◆ INFORMATION
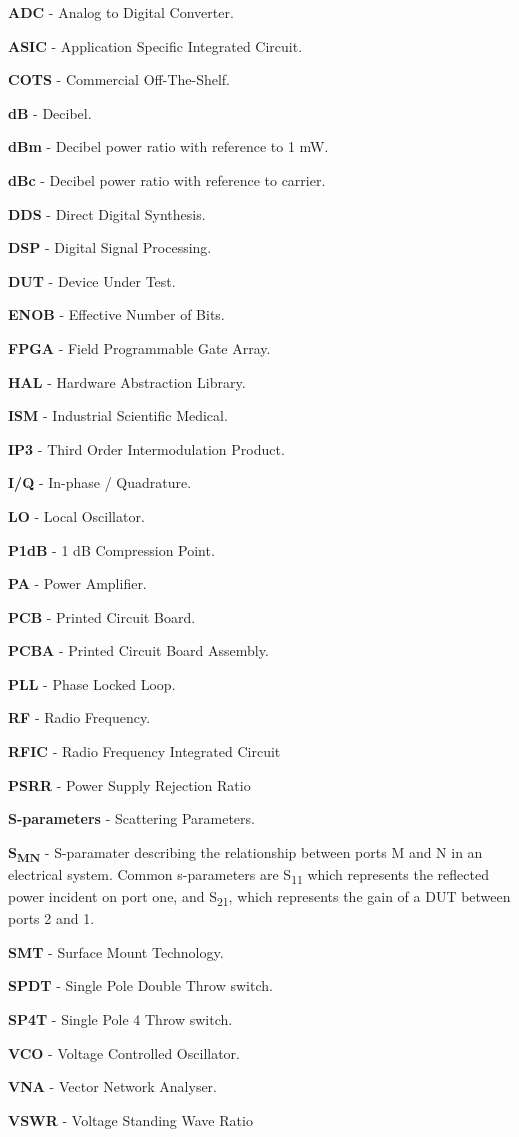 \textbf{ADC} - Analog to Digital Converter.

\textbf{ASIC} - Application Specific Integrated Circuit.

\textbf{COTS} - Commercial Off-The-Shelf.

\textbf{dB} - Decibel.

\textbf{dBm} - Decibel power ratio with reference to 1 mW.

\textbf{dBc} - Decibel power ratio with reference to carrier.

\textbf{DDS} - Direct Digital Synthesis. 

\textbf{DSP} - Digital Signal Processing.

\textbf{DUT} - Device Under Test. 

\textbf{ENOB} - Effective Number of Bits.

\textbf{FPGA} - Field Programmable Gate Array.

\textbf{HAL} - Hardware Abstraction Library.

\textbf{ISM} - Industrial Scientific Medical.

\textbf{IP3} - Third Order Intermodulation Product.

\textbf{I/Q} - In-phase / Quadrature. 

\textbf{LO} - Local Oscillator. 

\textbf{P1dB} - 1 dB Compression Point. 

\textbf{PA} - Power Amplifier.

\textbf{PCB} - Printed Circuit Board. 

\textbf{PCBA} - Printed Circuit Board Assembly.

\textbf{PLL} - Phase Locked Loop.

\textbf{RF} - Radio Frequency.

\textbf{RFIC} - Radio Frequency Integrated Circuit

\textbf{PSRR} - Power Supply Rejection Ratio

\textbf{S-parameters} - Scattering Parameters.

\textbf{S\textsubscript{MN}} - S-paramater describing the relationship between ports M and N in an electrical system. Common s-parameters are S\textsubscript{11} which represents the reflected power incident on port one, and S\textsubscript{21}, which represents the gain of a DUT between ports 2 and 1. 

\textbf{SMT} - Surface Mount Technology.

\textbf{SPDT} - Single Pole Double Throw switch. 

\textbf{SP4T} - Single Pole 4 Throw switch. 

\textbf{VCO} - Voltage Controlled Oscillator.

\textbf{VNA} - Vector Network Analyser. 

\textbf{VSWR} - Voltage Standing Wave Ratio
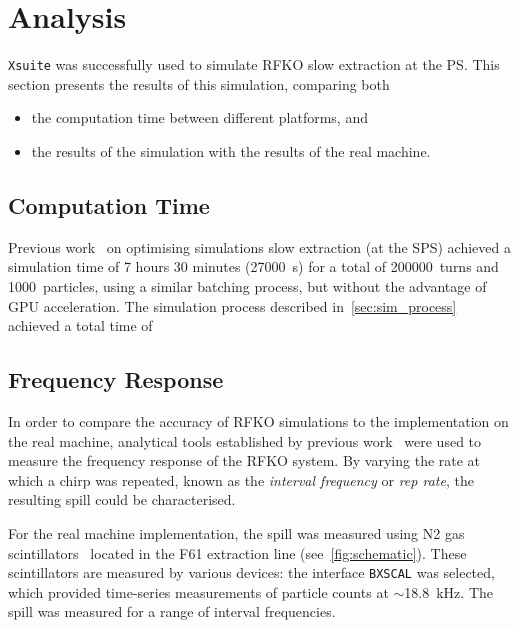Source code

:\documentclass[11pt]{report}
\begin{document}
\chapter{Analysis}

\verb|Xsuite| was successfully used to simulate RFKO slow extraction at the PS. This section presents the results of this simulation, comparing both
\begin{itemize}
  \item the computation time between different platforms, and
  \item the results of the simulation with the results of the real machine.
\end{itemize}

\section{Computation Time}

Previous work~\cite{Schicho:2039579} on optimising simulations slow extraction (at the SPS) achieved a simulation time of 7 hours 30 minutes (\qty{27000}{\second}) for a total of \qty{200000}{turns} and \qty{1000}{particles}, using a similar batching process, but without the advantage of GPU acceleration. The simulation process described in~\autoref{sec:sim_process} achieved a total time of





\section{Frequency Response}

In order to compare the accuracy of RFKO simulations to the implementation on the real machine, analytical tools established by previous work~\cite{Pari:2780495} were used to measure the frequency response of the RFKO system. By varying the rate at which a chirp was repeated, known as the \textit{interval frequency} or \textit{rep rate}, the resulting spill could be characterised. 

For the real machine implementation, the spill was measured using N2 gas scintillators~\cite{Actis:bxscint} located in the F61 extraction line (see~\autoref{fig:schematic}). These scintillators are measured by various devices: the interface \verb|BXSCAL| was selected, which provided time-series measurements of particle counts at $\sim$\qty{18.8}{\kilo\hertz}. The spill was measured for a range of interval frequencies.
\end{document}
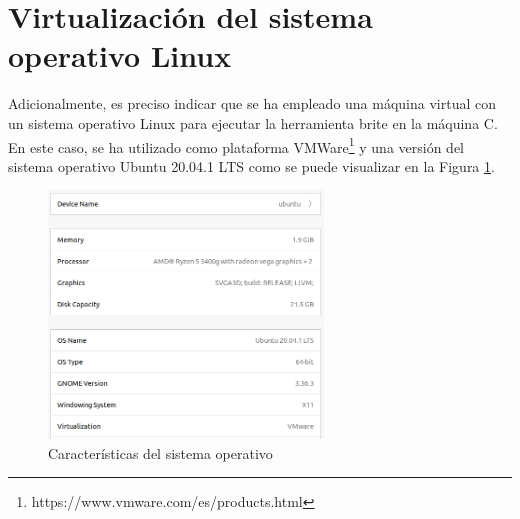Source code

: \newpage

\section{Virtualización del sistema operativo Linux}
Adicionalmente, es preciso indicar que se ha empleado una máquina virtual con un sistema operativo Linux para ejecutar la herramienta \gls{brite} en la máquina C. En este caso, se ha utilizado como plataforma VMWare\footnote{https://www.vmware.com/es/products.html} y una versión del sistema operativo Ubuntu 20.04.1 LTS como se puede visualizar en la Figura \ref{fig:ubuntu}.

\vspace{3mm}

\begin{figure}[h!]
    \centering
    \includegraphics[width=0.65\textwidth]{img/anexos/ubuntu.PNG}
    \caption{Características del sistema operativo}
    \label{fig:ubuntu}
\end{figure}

◆ THE TASK
Sift the data above for lines with "Voltage", then copy each one.

◆ EXPECTED ANSWER
\textbf{VCO} - Voltage Controlled Oscillator.
\textbf{VSWR} - Voltage Standing Wave Ratio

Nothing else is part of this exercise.